Surtout il désirait le Ciel et le faisait désirer: «Parce qu’il fut tendu assidûment dans le désir du Ciel, il mérita la grâce de la contemplation divine». «Il enseignait à aller vers la cité permanente, la céleste Jérusalem. » A la fin de sa vie, «soit dans le monastère, soit dans l’une des cellules des environs, il recevait les frères, les conseillait. Mais plus souvent encore, loin de tous, il s’unissait à Dieu seul». Cette alternance de prière et de rayonnement spirituel avait été l’occupation de toute son existence de moine. Il pouvait maintenant, libéré des soucis de l’administration, s’y adonner exclusivement, dans le désir de la paix qui suivrait, dans la patrie, son pèlerinage terrestre : « Il était arrivé à la pureté du moine. étant passé de Jéricho à Jérusalem, de cette terre obscure et misérable au pays de la lumière et de la paix, il avait fait une ascension pleine de joie ». Il mourut en 994 à Souvigny.
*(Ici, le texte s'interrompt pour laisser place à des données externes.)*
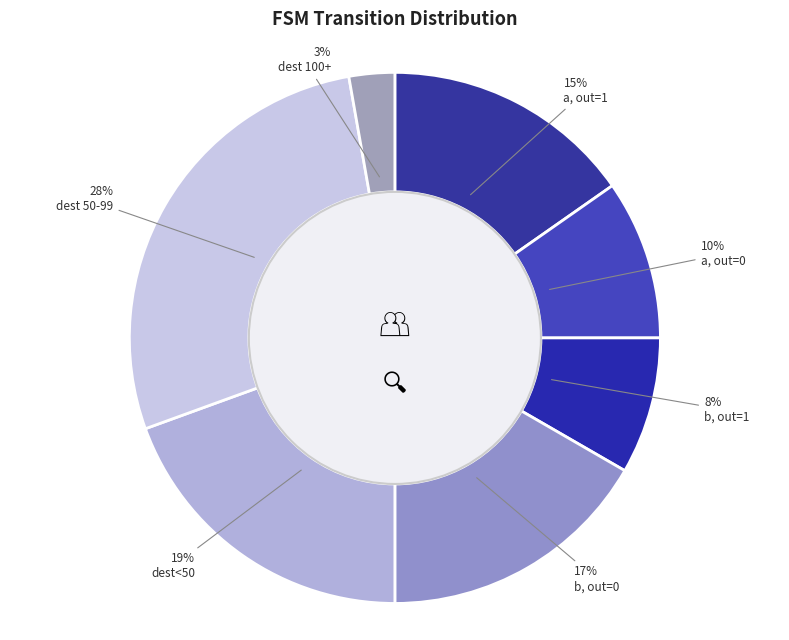

How many slices are in this pie chart?

7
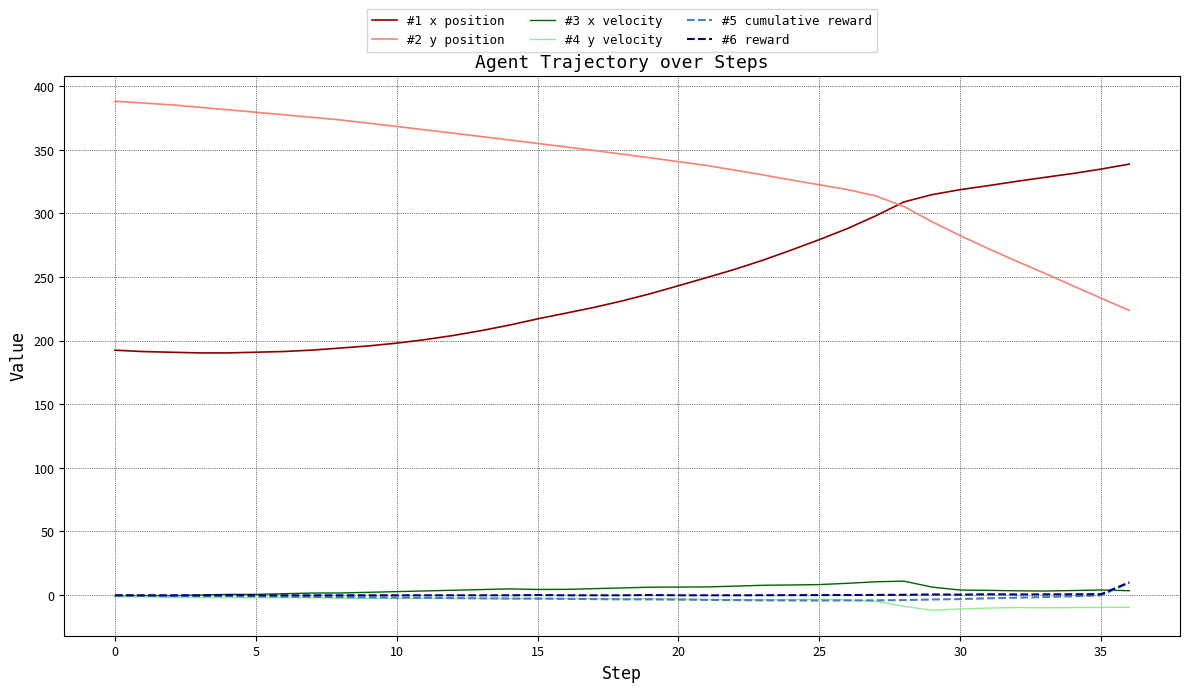

What is the smallest value displayed?

-12.0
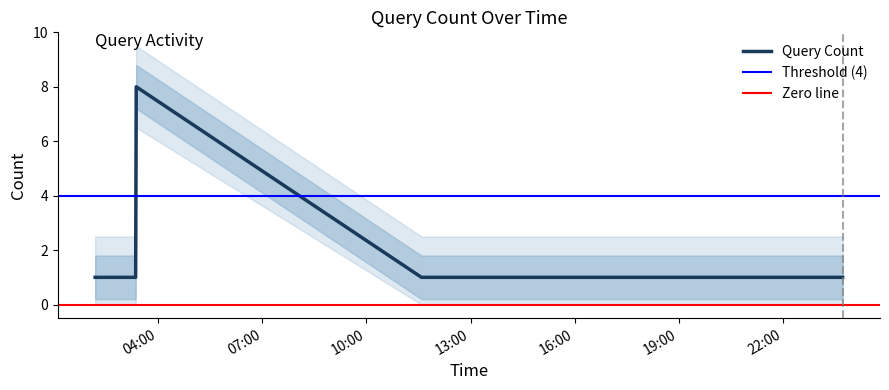

The chart shows a value of 0 at 2019-07-18 03:21:00. True or false?

False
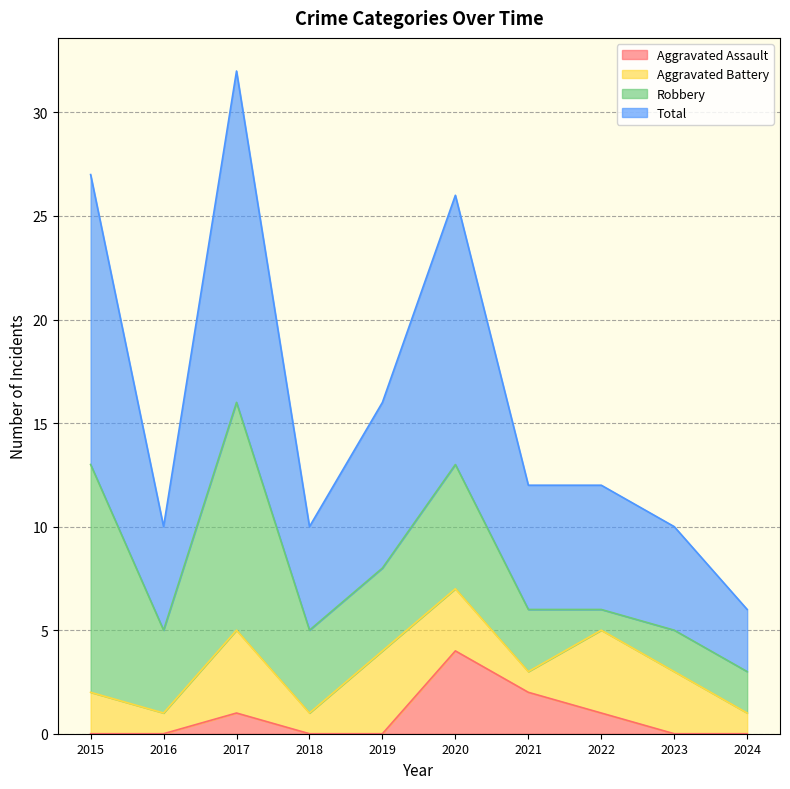

What is the highest value of the Aggravated Assault series?

4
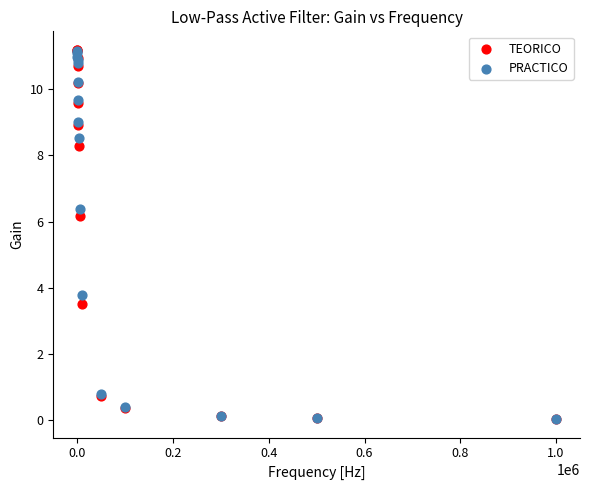

Which series has the widest spread of Y values?

TEORICO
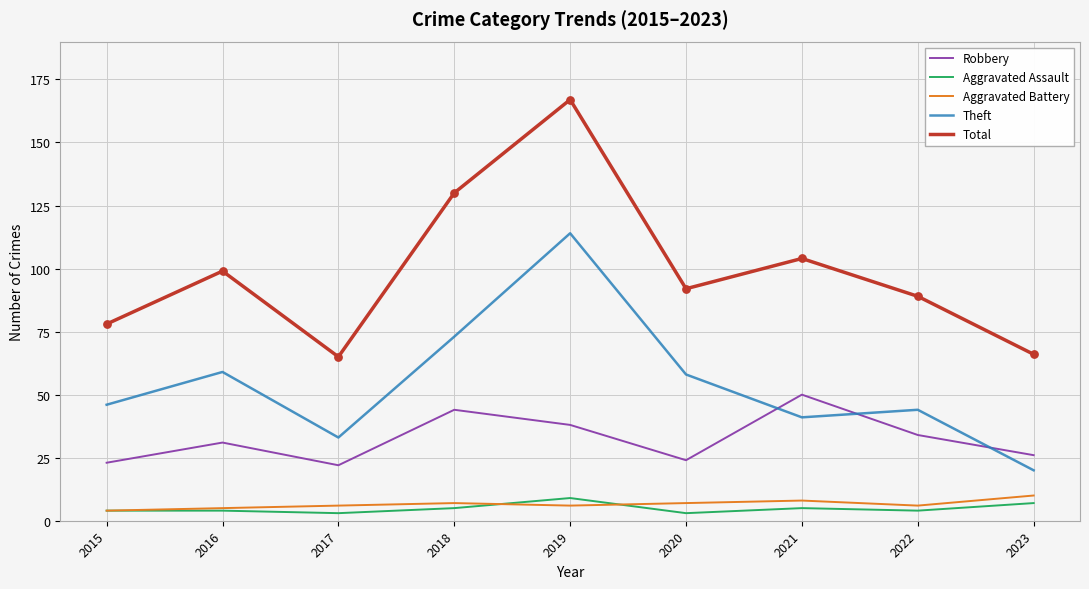

At how many categories does at least one series exceed 43?

9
Le secret de saint Mayeul, des grands abbés de sa lignée, et de Cluny en ses deux premiers siècles, est dans cette ferveur tranquille et continue, dans cette alliance de la vigueur et de la paix. Expliquer le prestige de Cluny, soit par la longévité de ses abbés, soit par leur habileté politique, soit encore par l’appui des papes et des princes, c’est restreindre à des facteurs secondaires et humains une oeuvre essentiellement spirituelle. Car la source véritable du rayonnement d’un monastère n’est autre que la sainteté de ses moines. Puissions-nous, aidés par vos prières, marcher fidèlement sur les traces de nos saints pères.